Malheureusement, puisque le christianisme en Amérique se manifeste sous la forme du calvinisme et a peu à voir avec l’histoire et la mémoire de l’Église, beaucoup de gens ne savent pas ce que signifie être chrétien. En tant que moine orthodoxe et prêtre, j’essaie de partager la joie et la consolation que j’éprouve avec les gens. Je veux qu’ils voient la vérité de l’orthodoxie à travers moi et la façon dont je communique avec eux.

—Ce problème ne concerne pas seulement les États-Unis, mais le monde entier. Comment peut-on le résoudre ?

Le problème de l’Amérique est qu’elle a trop de dénominations et que la séparation de l’Église et de l’État est au cœur de notre pays. Et maintenant que les mouvements de gauche tentent de prendre le pouvoir, ils veulent éradiquer toute forme de christianisme. C’est pourquoi je regarde avec admiration la façon dont les dirigeants de l’Église et de l’État en Russie unissent les gens et les amènent aux anciennes traditions apostoliques de la foi.

Que dites-vous aux personnes qui n’ont pas encore décidé de leur foi et qui viennent vous demander des conseils spirituels ?

– Je leur recommande généralement des livres à lire. En dehors de cela, je dis qu’ils devraient aller de l’avant, et je parle de l’importance de la prière de Jésus. Je peux dire : « Ne priez pas pour des choses spécifiques, mais demandez à Dieu de vous illuminer de sa lumière et de vous révéler sa vérité. »

– Vous entendent-ils ?

– Je ne sais pas. Beaucoup entendent, tandis que beaucoup n’entendent pas.

– Vous appelez la prière de Jésus la prière d’amour, parce qu’elle nous demandons la miséricorde de Dieu, nous lui faisons confiance et nous ne parlons pas des choses terrestres. Comment cela vous a-t-il aidé et comment peut-il aider les autres ?

Pour moi, la prière de Jésus est devenue la puissance qui m’a aidé à laisser derrière moi toutes les vaines préoccupations et à aligner ma conscience sur l’Église.

– Vous écrivez des livres, dont l’un, The Morning Offering, est en cours de préparation pour être publié en russe. Pouvez-vous nous en dire plus ?

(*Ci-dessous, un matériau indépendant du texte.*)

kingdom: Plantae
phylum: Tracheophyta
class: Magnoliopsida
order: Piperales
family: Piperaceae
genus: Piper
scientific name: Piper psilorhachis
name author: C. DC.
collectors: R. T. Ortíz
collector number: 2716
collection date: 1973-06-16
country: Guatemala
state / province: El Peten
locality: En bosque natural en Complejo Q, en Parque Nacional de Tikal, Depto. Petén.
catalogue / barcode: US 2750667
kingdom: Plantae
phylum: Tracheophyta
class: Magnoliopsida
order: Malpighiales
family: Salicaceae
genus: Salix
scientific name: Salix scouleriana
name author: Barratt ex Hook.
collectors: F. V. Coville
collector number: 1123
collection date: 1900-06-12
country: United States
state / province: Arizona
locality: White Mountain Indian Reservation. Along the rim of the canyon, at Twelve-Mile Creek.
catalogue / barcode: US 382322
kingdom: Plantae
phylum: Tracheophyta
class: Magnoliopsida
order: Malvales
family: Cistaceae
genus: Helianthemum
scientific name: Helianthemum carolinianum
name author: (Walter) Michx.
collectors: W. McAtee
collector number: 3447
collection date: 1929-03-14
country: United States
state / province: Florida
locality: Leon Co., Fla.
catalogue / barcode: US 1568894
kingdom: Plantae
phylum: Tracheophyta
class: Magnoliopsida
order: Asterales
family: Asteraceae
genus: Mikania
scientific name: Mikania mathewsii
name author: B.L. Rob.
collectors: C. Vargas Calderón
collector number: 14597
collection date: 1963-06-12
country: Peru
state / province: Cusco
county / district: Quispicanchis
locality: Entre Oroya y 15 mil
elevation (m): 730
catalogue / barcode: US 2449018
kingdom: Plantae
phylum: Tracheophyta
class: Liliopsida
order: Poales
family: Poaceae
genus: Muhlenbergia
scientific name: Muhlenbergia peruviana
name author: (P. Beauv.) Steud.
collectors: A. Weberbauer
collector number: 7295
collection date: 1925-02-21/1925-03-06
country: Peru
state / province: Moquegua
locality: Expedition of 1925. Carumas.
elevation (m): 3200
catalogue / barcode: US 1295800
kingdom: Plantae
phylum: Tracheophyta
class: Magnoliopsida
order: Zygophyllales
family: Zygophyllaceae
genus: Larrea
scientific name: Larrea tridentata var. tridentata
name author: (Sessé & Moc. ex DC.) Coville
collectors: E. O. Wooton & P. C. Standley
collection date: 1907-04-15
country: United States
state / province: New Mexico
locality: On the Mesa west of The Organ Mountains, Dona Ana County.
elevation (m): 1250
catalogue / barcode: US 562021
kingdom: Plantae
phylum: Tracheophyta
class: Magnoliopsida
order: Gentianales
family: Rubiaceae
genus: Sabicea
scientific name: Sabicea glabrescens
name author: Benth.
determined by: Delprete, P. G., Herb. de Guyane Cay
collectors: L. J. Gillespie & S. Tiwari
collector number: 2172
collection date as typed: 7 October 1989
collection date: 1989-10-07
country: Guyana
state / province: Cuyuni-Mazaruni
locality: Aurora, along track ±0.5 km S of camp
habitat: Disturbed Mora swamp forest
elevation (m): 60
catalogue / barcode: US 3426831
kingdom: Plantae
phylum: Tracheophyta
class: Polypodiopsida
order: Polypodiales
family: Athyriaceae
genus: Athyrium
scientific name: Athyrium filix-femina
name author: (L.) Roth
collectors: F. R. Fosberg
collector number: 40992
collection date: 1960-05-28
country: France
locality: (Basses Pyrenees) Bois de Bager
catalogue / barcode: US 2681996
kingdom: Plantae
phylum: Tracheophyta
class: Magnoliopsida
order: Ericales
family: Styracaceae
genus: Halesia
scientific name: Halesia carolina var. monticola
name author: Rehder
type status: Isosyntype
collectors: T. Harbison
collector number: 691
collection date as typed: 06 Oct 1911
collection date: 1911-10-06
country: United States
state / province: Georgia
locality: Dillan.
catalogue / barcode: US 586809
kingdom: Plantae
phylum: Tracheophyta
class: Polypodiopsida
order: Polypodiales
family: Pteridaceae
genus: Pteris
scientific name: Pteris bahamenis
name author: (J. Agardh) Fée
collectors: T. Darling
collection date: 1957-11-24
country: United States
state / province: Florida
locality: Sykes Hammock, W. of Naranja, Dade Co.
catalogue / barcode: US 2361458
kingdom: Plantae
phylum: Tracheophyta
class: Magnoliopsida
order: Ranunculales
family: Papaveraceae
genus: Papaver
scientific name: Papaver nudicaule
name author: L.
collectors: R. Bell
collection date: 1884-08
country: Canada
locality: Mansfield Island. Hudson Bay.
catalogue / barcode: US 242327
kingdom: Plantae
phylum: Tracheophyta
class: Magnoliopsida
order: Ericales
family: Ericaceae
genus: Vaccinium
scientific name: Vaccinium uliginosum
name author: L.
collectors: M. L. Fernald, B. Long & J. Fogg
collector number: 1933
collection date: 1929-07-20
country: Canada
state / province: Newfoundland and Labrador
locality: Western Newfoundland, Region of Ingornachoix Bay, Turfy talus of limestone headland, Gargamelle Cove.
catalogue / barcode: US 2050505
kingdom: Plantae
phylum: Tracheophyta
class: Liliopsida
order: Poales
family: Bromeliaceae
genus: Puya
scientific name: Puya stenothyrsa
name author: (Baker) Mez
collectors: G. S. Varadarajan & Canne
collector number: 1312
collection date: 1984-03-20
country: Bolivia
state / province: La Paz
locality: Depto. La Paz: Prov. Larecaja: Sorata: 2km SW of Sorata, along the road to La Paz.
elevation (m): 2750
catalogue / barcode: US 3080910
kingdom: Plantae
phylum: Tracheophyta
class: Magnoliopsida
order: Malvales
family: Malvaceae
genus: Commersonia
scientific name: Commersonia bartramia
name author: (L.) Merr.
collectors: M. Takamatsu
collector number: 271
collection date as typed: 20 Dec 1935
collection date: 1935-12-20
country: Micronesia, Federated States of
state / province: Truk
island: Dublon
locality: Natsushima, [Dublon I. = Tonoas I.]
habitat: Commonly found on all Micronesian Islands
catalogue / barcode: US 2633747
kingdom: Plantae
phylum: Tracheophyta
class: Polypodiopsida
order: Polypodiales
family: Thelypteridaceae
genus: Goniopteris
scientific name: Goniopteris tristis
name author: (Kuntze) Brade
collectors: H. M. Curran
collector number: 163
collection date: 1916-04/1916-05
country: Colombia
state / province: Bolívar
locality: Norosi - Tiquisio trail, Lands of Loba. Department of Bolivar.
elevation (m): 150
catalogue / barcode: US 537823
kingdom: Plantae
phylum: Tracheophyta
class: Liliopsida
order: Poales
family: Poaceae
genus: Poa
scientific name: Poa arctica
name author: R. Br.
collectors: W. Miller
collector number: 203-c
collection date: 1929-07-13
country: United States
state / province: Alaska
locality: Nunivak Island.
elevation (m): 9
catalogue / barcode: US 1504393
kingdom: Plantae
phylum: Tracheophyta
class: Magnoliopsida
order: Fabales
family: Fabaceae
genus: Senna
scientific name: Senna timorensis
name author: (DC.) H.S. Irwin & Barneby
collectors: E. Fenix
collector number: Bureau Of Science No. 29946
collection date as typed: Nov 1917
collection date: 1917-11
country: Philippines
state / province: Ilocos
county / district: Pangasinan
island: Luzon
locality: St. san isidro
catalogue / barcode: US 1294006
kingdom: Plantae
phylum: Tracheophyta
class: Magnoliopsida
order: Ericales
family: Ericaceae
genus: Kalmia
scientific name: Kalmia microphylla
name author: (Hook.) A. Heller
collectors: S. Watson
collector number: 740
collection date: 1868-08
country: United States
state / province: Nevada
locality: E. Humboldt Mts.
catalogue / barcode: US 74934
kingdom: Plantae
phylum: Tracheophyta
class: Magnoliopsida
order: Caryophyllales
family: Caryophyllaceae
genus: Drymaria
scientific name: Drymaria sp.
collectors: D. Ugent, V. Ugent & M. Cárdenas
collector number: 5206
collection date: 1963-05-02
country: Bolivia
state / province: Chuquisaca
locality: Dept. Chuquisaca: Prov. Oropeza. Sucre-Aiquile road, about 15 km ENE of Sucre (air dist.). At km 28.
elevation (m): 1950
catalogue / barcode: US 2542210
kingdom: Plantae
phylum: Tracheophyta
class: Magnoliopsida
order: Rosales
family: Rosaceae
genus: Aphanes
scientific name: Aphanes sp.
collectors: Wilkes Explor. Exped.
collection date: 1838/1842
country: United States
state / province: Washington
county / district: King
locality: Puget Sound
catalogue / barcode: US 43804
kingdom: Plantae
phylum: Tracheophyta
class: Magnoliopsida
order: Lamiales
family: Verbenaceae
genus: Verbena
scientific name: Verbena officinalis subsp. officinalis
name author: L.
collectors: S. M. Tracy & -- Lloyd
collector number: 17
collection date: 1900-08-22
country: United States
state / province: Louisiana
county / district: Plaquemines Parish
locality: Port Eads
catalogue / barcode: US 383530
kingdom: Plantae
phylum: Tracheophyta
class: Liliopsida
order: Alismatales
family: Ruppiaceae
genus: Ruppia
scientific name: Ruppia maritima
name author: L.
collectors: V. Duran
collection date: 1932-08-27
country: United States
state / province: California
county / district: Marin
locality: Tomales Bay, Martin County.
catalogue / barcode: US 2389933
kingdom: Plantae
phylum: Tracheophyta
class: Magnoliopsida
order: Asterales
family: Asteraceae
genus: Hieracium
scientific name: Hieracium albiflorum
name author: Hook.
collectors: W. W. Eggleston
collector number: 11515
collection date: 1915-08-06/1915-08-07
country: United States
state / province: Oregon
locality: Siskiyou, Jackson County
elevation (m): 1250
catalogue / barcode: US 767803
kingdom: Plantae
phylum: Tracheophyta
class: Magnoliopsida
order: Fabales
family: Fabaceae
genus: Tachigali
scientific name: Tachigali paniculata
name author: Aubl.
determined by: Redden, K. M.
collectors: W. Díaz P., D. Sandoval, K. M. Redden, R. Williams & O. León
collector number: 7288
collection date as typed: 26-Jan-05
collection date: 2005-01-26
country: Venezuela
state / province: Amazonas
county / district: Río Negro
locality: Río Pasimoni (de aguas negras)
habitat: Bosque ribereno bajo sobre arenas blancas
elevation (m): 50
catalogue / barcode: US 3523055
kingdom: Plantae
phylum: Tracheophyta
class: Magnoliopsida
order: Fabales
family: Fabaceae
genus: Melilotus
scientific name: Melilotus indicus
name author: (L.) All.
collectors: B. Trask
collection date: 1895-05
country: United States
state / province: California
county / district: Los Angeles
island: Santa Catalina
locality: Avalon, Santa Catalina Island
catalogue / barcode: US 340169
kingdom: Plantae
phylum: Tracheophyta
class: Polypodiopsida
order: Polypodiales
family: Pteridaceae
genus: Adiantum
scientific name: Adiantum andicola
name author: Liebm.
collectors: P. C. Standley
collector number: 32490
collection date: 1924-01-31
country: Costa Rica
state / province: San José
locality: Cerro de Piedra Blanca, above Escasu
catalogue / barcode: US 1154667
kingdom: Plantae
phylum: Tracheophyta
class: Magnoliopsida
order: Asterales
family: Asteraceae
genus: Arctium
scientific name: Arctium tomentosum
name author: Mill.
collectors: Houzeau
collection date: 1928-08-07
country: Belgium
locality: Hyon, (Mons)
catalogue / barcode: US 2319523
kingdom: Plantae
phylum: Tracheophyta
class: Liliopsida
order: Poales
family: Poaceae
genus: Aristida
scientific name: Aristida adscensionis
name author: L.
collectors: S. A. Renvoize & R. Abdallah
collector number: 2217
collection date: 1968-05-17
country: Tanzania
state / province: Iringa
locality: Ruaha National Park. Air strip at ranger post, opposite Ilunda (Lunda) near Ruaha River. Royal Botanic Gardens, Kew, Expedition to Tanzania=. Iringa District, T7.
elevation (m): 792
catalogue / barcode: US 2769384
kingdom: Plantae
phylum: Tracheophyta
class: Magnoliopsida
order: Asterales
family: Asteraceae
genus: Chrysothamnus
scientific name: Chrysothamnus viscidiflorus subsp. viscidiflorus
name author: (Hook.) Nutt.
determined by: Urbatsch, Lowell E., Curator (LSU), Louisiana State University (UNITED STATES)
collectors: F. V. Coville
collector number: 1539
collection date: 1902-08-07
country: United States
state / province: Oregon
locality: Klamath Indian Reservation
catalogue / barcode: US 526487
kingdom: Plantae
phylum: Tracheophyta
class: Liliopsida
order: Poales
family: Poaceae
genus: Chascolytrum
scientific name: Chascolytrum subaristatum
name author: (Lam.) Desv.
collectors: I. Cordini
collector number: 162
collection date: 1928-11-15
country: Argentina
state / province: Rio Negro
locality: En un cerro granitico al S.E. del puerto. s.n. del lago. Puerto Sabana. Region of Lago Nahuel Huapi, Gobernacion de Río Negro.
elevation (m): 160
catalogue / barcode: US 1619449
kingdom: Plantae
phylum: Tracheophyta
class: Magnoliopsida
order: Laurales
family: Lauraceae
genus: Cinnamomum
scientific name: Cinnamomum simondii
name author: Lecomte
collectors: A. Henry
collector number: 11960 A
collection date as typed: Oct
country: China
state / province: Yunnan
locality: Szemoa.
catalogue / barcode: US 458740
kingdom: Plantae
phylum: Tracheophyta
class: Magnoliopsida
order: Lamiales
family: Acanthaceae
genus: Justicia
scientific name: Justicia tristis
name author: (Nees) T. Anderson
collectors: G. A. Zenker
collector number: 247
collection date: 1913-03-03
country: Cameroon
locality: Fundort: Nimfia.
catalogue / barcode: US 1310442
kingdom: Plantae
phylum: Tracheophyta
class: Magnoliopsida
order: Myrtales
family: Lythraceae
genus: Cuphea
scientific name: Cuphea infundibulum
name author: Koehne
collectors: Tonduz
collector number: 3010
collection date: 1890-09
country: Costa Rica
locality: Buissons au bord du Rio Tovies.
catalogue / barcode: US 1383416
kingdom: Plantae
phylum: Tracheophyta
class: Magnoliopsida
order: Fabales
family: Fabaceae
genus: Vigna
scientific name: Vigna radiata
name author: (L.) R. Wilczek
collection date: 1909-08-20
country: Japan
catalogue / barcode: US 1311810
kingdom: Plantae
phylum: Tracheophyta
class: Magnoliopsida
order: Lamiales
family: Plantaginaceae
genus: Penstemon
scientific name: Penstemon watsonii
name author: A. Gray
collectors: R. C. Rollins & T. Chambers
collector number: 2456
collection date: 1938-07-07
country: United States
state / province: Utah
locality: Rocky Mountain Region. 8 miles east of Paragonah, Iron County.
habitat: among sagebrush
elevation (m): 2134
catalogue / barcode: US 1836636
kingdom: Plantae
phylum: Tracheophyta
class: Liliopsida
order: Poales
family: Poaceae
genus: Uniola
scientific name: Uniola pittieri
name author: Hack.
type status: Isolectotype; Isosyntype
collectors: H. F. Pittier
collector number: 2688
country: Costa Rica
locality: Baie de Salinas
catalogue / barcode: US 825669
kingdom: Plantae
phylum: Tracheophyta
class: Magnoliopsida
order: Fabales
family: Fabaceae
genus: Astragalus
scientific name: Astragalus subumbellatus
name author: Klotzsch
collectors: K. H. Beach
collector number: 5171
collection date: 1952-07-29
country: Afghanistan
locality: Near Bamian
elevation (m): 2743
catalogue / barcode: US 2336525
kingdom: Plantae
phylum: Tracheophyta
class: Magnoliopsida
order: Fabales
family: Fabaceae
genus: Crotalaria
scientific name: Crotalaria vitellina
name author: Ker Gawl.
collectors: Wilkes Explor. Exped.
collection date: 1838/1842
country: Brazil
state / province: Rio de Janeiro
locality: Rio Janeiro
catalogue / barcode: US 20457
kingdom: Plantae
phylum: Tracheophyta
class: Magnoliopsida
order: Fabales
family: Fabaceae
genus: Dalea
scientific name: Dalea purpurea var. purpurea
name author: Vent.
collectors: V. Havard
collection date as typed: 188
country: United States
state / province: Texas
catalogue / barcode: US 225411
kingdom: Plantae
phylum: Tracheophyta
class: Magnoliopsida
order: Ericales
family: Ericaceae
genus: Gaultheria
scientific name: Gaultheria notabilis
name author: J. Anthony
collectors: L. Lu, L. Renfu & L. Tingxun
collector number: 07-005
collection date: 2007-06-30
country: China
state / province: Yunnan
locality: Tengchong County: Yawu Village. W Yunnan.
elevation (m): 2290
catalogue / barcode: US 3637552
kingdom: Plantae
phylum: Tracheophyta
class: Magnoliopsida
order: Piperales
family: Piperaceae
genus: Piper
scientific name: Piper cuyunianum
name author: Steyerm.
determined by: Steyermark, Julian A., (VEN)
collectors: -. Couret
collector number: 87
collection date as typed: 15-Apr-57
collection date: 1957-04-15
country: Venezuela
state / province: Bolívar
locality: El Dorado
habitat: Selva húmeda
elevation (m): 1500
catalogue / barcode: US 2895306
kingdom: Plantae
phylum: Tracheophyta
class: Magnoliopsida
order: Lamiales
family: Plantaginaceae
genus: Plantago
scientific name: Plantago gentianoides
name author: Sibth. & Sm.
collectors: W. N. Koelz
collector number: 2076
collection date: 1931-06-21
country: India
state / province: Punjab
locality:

—Le livre porte le même titre que mon blog quotidien. Je l’ai écrit pour aider les chrétiens orthodoxes à obtenir un soutien spirituel. C’est un best-seller depuis plusieurs années. Il est maintenant traduit en russe à la maison d’édition du monastère Sretensky de Moscou. J’ai eu le privilège d’assister à la veillée et à la réception qui s’y est déroulée à la veille de l’unification des deux branches de l’Église russe en 2007. J’ai été émerveillé par la beauté du monastère et la bonne volonté des frères. Pendant ce séjour, j’ai eu la chance de rencontrer Le métropolite (alors archimandrite) Tikhon (Shevkunov) pour la deuxième fois. Nous nous étions rencontrés pour la première fois plusieurs années auparavant à Nyack, NY, où des négociations avaient eu lieu. Mgr Tikhon était exactement la personne qu’il fallait pour représenter le Patriarcat de Moscou dans le dialogue. Lors de cette réunion, seize représentants de l’Église orthodoxe russe ont accusé la délégation de Moscou de trahir l’Église du Christ. Je me suis approché du micro, je me suis incliné et je me suis excusé pour mes frères. Le père Tikhon s’inclina en réponse, et l’atmosphère changea aussitôt.

1 L’archimandrite Dimitri (né Nikolaï Ivanovitch Egorov) est né en 1907. À l’âge de dix-huit ans, il a été arrêté pour avoir participé à la rébellion paysanne de Tambov et exilé au camp de Solovetsky. Il s’échappe en traversant la mer de Barents pour se rendre en Finlande en hiver. Il a miraculeusement survécu et est venu au monastère de Valaam où il a été tonsuré.